_DATA TO PROCESS_
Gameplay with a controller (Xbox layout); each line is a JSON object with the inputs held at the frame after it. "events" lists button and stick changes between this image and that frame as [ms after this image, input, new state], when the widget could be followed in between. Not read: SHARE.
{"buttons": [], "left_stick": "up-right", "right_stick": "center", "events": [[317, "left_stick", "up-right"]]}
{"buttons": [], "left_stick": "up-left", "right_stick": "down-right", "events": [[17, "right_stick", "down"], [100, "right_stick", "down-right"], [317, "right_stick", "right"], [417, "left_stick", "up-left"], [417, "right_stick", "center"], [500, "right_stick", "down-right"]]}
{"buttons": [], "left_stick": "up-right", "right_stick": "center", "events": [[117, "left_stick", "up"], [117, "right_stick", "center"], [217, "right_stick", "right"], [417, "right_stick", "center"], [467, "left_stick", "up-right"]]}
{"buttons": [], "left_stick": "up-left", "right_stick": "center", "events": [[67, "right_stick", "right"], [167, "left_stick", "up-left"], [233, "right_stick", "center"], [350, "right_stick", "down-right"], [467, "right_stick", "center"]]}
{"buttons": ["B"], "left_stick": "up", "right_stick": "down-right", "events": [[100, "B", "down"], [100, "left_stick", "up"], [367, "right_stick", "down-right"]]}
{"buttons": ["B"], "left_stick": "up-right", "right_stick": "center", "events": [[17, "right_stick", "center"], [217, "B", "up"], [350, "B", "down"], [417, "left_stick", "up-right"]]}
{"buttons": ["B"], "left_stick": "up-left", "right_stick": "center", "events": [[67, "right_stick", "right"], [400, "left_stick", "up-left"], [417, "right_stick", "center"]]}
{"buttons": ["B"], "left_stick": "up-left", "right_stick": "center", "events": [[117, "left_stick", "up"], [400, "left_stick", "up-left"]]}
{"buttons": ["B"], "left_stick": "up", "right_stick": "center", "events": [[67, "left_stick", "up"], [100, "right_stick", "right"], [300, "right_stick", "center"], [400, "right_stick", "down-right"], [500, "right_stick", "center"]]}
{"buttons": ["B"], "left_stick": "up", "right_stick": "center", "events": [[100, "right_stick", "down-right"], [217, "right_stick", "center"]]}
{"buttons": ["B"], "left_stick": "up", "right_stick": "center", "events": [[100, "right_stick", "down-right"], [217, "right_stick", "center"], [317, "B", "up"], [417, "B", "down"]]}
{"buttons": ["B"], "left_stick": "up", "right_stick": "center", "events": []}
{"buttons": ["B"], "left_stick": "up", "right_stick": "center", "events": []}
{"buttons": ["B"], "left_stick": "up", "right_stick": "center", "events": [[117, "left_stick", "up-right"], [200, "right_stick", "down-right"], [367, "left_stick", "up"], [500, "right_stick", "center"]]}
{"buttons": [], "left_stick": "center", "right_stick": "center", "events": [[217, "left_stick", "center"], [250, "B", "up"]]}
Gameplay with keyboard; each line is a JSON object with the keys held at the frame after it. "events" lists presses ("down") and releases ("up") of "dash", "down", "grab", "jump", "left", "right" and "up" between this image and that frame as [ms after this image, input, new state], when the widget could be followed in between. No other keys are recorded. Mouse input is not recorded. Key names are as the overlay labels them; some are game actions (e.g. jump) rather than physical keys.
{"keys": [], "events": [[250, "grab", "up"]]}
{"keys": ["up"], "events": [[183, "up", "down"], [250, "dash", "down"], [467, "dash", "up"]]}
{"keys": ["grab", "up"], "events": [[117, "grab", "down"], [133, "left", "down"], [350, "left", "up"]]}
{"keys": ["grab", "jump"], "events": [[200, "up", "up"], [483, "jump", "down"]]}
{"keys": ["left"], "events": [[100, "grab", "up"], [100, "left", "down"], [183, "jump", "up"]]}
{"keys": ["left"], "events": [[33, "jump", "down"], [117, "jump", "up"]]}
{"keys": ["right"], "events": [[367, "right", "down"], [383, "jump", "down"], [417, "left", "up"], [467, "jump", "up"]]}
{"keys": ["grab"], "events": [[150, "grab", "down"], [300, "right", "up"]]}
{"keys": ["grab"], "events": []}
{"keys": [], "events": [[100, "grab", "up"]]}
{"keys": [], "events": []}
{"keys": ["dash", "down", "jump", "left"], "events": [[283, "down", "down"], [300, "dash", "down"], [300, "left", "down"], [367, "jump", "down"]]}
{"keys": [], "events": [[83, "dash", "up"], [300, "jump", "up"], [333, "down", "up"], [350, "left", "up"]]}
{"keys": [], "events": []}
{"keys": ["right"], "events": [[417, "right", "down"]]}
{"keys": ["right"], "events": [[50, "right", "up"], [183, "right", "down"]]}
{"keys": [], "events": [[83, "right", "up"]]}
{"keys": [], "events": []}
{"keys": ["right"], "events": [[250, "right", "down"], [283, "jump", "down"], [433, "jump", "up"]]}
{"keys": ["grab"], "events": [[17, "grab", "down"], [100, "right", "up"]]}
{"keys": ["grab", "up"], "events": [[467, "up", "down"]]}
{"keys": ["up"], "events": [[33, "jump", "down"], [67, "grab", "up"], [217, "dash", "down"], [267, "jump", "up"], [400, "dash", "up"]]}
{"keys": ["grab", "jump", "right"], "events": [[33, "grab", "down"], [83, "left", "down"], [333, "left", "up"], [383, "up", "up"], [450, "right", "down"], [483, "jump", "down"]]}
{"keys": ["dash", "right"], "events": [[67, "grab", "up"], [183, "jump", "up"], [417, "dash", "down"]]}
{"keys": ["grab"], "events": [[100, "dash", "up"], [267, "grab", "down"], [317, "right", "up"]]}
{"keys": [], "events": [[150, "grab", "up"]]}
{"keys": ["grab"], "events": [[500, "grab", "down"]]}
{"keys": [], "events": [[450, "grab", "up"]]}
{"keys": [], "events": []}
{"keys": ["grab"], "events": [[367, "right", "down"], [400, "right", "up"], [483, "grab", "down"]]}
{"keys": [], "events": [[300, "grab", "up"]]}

_TASK BRIEF_
All of the data above needs to be given again exactly.

_TASK RESULT_
Gameplay with a controller (Xbox layout); each line is a JSON object with the inputs held at the frame after it. "events" lists button and stick changes between this image and that frame as [ms after this image, input, new state], when the widget could be followed in between. Not read: SHARE.
{"buttons": [], "left_stick": "up-right", "right_stick": "center", "events": [[317, "left_stick", "up-right"]]}
{"buttons": [], "left_stick": "up-left", "right_stick": "down-right", "events": [[17, "right_stick", "down"], [100, "right_stick", "down-right"], [317, "right_stick", "right"], [417, "left_stick", "up-left"], [417, "right_stick", "center"], [500, "right_stick", "down-right"]]}
{"buttons": [], "left_stick": "up-right", "right_stick": "center", "events": [[117, "left_stick", "up"], [117, "right_stick", "center"], [217, "right_stick", "right"], [417, "right_stick", "center"], [467, "left_stick", "up-right"]]}
{"buttons": [], "left_stick": "up-left", "right_stick": "center", "events": [[67, "right_stick", "right"], [167, "left_stick", "up-left"], [233, "right_stick", "center"], [350, "right_stick", "down-right"], [467, "right_stick", "center"]]}
{"buttons": ["B"], "left_stick": "up", "right_stick": "down-right", "events": [[100, "B", "down"], [100, "left_stick", "up"], [367, "right_stick", "down-right"]]}
{"buttons": ["B"], "left_stick": "up-right", "right_stick": "center", "events": [[17, "right_stick", "center"], [217, "B", "up"], [350, "B", "down"], [417, "left_stick", "up-right"]]}
{"buttons": ["B"], "left_stick": "up-left", "right_stick": "center", "events": [[67, "right_stick", "right"], [400, "left_stick", "up-left"], [417, "right_stick", "center"]]}
{"buttons": ["B"], "left_stick": "up-left", "right_stick": "center", "events": [[117, "left_stick", "up"], [400, "left_stick", "up-left"]]}
{"buttons": ["B"], "left_stick": "up", "right_stick": "center", "events": [[67, "left_stick", "up"], [100, "right_stick", "right"], [300, "right_stick", "center"], [400, "right_stick", "down-right"], [500, "right_stick", "center"]]}
{"buttons": ["B"], "left_stick": "up", "right_stick": "center", "events": [[100, "right_stick", "down-right"], [217, "right_stick", "center"]]}
{"buttons": ["B"], "left_stick": "up", "right_stick": "center", "events": [[100, "right_stick", "down-right"], [217, "right_stick", "center"], [317, "B", "up"], [417, "B", "down"]]}
{"buttons": ["B"], "left_stick": "up", "right_stick": "center", "events": []}
{"buttons": ["B"], "left_stick": "up", "right_stick": "center", "events": []}
{"buttons": ["B"], "left_stick": "up", "right_stick": "center", "events": [[117, "left_stick", "up-right"], [200, "right_stick", "down-right"], [367, "left_stick", "up"], [500, "right_stick", "center"]]}
{"buttons": [], "left_stick": "center", "right_stick": "center", "events": [[217, "left_stick", "center"], [250, "B", "up"]]}
Gameplay with keyboard; each line is a JSON object with the keys held at the frame after it. "events" lists presses ("down") and releases ("up") of "dash", "down", "grab", "jump", "left", "right" and "up" between this image and that frame as [ms after this image, input, new state], when the widget could be followed in between. No other keys are recorded. Mouse input is not recorded. Key names are as the overlay labels them; some are game actions (e.g. jump) rather than physical keys.
{"keys": [], "events": [[250, "grab", "up"]]}
{"keys": ["up"], "events": [[183, "up", "down"], [250, "dash", "down"], [467, "dash", "up"]]}
{"keys": ["grab", "up"], "events": [[117, "grab", "down"], [133, "left", "down"], [350, "left", "up"]]}
{"keys": ["grab", "jump"], "events": [[200, "up", "up"], [483, "jump", "down"]]}
{"keys": ["left"], "events": [[100, "grab", "up"], [100, "left", "down"], [183, "jump", "up"]]}
{"keys": ["left"], "events": [[33, "jump", "down"], [117, "jump", "up"]]}
{"keys": ["right"], "events": [[367, "right", "down"], [383, "jump", "down"], [417, "left", "up"], [467, "jump", "up"]]}
{"keys": ["grab"], "events": [[150, "grab", "down"], [300, "right", "up"]]}
{"keys": ["grab"], "events": []}
{"keys": [], "events": [[100, "grab", "up"]]}
{"keys": [], "events": []}
{"keys": ["dash", "down", "jump", "left"], "events": [[283, "down", "down"], [300, "dash", "down"], [300, "left", "down"], [367, "jump", "down"]]}
{"keys": [], "events": [[83, "dash", "up"], [300, "jump", "up"], [333, "down", "up"], [350, "left", "up"]]}
{"keys": [], "events": []}
{"keys": ["right"], "events": [[417, "right", "down"]]}
{"keys": ["right"], "events": [[50, "right", "up"], [183, "right", "down"]]}
{"keys": [], "events": [[83, "right", "up"]]}
{"keys": [], "events": []}
{"keys": ["right"], "events": [[250, "right", "down"], [283, "jump", "down"], [433, "jump", "up"]]}
{"keys": ["grab"], "events": [[17, "grab", "down"], [100, "right", "up"]]}
{"keys": ["grab", "up"], "events": [[467, "up", "down"]]}
{"keys": ["up"], "events": [[33, "jump", "down"], [67, "grab", "up"], [217, "dash", "down"], [267, "jump", "up"], [400, "dash", "up"]]}
{"keys": ["grab", "jump", "right"], "events": [[33, "grab", "down"], [83, "left", "down"], [333, "left", "up"], [383, "up", "up"], [450, "right", "down"], [483, "jump", "down"]]}
{"keys": ["dash", "right"], "events": [[67, "grab", "up"], [183, "jump", "up"], [417, "dash", "down"]]}
{"keys": ["grab"], "events": [[100, "dash", "up"], [267, "grab", "down"], [317, "right", "up"]]}
{"keys": [], "events": [[150, "grab", "up"]]}
{"keys": ["grab"], "events": [[500, "grab", "down"]]}
{"keys": [], "events": [[450, "grab", "up"]]}
{"keys": [], "events": []}
{"keys": ["grab"], "events": [[367, "right", "down"], [400, "right", "up"], [483, "grab", "down"]]}
{"keys": [], "events": [[300, "grab", "up"]]}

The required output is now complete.